Sainte-Claire revoit son organisation administrative
MUNICIPAL. La municipalité de Sainte-Claire est de nouveau à la recherche d’une personne devant occuper la direction générale, celle qui occupait la fonction, Émilie Guillemette, ayant choisi de remettre sa démission le 4 août dernier.
C’est le directeur au service de l’urbanisme et des travaux publics, Simon Roy, qui assure entièrement l’intérim à la direction, supporté par l’ex-directeur général de la localité, Dany Fournier, à titre de greffier par intérim. Le départ de Mme Guillemette est le quatrième à survenir depuis le départ à la retraite de M. Fournier en juin 2020.
Ainsi, un contrat de recrutement d’un directeur ou d’une directrice générale, de même que celui d’une personne devant occuper la fonction de directrice ou directeur administratif et des finances, a été confié à la firme Consultant RH de Québec.

TRAVAIL À FAIRE
Recopiez mot pour mot l'article sur Sainte-Claire, en commençant par « C’est le directeur » et en continuant jusqu'à « RH de Québec. ».

LIGNES FOURNIES
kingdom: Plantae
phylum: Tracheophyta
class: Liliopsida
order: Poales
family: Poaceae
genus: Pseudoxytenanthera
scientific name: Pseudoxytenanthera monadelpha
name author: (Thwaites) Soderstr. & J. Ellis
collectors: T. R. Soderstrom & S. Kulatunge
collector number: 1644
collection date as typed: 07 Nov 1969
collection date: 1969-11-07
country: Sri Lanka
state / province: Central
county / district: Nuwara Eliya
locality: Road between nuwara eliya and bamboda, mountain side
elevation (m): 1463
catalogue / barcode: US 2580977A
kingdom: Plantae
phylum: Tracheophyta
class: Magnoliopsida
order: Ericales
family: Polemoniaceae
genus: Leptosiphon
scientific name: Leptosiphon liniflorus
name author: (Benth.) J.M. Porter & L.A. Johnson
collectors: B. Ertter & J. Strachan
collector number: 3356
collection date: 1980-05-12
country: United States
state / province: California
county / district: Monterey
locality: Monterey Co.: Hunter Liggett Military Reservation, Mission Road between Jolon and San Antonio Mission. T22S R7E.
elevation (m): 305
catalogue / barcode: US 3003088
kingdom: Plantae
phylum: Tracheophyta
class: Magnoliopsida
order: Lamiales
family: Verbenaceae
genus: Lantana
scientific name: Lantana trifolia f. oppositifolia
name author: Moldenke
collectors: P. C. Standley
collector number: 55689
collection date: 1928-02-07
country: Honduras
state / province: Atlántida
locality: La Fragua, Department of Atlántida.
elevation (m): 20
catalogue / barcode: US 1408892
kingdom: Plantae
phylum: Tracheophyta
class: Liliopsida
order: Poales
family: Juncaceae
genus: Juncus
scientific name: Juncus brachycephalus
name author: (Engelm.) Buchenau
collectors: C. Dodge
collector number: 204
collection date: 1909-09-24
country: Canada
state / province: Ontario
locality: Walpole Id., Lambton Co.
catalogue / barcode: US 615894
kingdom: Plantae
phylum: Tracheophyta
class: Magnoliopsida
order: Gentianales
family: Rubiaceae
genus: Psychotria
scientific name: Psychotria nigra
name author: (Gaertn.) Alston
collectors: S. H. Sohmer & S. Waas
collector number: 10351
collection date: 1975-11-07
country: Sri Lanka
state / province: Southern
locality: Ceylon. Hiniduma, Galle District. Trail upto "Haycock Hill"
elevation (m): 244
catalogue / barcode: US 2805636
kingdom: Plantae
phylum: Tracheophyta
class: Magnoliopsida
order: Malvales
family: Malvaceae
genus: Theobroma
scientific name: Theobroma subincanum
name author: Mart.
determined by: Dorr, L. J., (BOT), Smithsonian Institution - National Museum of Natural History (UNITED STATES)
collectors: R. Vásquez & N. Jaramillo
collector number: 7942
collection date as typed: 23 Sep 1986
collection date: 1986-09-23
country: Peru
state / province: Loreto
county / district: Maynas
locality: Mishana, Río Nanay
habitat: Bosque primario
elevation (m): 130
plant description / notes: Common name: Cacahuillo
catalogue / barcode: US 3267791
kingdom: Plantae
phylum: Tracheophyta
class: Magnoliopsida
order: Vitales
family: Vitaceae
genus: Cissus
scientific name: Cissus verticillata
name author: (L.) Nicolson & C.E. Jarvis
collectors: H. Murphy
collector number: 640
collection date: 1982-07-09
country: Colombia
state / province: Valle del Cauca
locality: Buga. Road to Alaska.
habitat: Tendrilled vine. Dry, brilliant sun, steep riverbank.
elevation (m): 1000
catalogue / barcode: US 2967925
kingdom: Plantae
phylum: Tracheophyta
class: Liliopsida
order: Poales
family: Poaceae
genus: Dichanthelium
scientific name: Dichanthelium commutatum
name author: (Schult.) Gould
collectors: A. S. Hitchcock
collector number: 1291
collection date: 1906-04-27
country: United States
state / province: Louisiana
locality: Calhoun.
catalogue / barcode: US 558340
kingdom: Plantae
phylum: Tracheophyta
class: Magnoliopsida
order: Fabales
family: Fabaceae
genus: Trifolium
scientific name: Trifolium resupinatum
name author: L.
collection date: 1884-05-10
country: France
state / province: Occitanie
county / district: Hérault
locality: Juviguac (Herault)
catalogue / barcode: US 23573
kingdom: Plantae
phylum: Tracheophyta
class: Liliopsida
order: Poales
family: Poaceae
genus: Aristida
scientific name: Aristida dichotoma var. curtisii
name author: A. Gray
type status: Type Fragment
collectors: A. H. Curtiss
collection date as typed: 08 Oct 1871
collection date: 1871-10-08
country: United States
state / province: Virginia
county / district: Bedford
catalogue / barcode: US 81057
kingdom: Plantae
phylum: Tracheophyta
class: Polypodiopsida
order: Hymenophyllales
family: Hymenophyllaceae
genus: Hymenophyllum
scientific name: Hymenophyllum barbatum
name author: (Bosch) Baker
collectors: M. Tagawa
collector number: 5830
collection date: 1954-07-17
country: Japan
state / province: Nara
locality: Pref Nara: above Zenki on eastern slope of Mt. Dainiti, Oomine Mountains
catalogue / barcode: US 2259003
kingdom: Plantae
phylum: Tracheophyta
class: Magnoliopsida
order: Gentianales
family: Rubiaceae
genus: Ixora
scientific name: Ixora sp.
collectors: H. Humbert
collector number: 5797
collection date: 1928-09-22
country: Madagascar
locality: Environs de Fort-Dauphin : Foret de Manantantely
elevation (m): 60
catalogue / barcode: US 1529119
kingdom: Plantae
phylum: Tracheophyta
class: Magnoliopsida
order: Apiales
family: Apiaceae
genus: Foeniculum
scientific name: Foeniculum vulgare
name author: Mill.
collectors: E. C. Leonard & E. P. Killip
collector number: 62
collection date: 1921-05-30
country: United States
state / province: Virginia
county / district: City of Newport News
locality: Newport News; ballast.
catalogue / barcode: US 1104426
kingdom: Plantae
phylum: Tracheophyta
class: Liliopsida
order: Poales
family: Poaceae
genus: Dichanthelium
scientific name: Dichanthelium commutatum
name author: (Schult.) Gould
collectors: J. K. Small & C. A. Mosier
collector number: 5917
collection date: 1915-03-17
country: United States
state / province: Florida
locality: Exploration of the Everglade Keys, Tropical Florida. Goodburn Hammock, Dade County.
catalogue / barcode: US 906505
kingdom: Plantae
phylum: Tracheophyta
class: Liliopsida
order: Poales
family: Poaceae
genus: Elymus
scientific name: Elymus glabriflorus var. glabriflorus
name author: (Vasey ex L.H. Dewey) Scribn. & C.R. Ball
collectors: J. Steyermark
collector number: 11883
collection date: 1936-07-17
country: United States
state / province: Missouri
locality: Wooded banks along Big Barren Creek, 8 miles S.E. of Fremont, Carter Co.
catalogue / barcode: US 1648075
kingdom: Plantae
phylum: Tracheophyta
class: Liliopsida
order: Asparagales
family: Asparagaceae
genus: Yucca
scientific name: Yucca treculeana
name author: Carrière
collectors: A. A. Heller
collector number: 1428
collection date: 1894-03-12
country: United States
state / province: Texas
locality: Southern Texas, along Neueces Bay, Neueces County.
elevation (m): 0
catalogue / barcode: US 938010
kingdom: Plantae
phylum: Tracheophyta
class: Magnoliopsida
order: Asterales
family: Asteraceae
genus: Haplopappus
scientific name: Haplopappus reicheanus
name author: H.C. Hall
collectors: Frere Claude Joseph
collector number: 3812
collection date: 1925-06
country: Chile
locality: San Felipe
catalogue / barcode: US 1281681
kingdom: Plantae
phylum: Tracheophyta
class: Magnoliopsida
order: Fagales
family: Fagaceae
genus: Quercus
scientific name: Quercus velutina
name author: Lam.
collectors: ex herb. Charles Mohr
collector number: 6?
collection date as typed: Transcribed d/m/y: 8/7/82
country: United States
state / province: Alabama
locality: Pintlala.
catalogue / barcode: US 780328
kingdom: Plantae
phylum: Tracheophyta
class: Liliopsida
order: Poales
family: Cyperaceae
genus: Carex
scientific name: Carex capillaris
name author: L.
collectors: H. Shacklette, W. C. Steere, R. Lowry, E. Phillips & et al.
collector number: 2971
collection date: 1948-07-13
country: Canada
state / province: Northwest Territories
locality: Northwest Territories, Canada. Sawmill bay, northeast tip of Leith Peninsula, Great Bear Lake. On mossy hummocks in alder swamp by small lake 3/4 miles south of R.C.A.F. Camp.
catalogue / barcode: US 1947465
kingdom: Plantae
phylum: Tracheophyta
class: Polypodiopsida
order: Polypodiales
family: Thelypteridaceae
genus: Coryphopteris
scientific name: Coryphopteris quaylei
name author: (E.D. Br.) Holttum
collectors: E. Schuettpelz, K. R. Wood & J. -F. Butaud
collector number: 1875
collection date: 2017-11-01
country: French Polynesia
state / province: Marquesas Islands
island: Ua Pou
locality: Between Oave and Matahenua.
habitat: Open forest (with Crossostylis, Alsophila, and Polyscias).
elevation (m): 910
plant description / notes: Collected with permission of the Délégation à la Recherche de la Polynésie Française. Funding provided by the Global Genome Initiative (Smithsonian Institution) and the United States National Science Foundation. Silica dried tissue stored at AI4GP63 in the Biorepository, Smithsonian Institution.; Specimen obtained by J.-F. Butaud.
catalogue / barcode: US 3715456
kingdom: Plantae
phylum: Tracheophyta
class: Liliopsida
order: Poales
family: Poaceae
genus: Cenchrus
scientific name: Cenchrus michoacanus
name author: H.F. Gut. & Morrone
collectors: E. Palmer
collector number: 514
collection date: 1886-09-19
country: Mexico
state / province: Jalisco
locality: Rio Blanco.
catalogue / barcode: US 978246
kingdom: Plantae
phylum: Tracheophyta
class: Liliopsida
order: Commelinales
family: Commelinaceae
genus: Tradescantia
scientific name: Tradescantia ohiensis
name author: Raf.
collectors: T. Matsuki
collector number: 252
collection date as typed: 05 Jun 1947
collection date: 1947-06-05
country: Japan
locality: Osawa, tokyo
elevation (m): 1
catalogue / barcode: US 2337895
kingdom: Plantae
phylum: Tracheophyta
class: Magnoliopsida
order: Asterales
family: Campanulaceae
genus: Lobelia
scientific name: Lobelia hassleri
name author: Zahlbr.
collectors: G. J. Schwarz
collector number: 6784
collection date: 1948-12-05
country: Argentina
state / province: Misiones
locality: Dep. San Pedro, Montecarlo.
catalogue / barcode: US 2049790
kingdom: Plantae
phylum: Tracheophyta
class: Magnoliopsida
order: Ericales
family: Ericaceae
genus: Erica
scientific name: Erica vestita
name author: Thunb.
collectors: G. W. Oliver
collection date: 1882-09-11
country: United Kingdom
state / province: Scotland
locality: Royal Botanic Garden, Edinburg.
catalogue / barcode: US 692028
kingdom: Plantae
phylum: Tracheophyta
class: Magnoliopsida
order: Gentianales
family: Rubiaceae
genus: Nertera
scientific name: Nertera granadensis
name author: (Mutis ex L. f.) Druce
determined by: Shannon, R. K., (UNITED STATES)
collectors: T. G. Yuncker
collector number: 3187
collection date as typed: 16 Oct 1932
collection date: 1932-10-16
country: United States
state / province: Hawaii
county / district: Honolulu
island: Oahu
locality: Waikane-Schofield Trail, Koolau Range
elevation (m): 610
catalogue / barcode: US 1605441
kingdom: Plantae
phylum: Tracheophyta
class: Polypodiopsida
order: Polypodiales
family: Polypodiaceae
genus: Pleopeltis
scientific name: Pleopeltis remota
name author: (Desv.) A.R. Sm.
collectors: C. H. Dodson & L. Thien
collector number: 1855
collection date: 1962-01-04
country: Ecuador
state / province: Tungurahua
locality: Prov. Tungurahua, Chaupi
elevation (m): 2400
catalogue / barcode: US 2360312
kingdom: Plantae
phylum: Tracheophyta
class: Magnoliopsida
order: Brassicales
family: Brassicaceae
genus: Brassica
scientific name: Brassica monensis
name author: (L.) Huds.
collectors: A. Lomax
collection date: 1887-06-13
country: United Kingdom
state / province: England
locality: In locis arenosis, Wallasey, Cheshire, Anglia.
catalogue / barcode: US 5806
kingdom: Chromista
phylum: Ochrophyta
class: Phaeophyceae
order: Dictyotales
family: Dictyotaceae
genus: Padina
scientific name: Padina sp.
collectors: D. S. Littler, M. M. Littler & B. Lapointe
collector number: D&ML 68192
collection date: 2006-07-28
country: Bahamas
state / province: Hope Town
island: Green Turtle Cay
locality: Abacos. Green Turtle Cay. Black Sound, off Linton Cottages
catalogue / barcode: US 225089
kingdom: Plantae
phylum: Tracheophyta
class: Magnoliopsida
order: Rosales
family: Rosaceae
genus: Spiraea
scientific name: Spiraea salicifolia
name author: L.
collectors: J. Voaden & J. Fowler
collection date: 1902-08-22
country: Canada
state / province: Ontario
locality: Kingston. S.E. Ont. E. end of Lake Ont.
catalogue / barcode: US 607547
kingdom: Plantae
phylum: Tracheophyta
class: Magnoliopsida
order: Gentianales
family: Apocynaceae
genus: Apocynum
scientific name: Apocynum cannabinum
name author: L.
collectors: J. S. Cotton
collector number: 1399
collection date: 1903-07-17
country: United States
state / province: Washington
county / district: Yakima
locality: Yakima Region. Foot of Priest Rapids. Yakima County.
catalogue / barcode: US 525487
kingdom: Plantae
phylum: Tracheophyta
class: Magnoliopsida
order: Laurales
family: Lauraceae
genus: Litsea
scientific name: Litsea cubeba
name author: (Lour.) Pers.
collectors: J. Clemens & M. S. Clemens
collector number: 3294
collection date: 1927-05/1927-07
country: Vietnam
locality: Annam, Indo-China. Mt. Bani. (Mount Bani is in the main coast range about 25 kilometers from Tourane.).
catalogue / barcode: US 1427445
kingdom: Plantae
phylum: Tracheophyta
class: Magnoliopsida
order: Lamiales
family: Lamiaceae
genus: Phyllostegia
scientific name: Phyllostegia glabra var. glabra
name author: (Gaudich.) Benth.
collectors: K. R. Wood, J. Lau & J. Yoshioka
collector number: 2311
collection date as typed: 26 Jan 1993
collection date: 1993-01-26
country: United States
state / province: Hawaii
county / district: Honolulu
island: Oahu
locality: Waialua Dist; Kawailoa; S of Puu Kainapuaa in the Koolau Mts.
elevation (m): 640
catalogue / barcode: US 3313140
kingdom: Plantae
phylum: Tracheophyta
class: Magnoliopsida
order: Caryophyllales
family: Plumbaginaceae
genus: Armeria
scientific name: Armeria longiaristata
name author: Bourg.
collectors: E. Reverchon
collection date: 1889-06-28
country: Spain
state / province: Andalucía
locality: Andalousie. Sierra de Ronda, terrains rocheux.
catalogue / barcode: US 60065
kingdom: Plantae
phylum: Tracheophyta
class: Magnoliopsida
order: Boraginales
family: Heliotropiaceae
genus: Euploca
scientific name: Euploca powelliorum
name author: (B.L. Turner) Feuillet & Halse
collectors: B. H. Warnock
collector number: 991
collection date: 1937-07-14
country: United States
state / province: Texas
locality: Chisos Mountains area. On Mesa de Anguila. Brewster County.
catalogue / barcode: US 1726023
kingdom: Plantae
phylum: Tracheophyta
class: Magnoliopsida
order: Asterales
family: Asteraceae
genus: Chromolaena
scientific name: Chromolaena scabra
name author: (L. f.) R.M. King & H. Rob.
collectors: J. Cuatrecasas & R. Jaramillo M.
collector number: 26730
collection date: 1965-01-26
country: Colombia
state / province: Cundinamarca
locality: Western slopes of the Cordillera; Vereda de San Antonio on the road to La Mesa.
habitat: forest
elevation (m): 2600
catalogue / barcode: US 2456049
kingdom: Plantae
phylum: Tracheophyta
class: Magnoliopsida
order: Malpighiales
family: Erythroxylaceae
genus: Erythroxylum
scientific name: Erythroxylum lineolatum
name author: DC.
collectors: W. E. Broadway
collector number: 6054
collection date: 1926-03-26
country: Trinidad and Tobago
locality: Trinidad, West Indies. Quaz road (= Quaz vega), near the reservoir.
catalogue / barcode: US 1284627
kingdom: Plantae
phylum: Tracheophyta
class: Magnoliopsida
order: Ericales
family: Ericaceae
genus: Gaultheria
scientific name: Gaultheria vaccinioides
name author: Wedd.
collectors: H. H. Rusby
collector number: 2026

RÉSULTAT ATTENDU
C’est le directeur au service de l’urbanisme et des travaux publics, Simon Roy, qui assure entièrement l’intérim à la direction, supporté par l’ex-directeur général de la localité, Dany Fournier, à titre de greffier par intérim. Le départ de Mme Guillemette est le quatrième à survenir depuis le départ à la retraite de M. Fournier en juin 2020.
Ainsi, un contrat de recrutement d’un directeur ou d’une directrice générale, de même que celui d’une personne devant occuper la fonction de directrice ou directeur administratif et des finances, a été confié à la firme Consultant RH de Québec.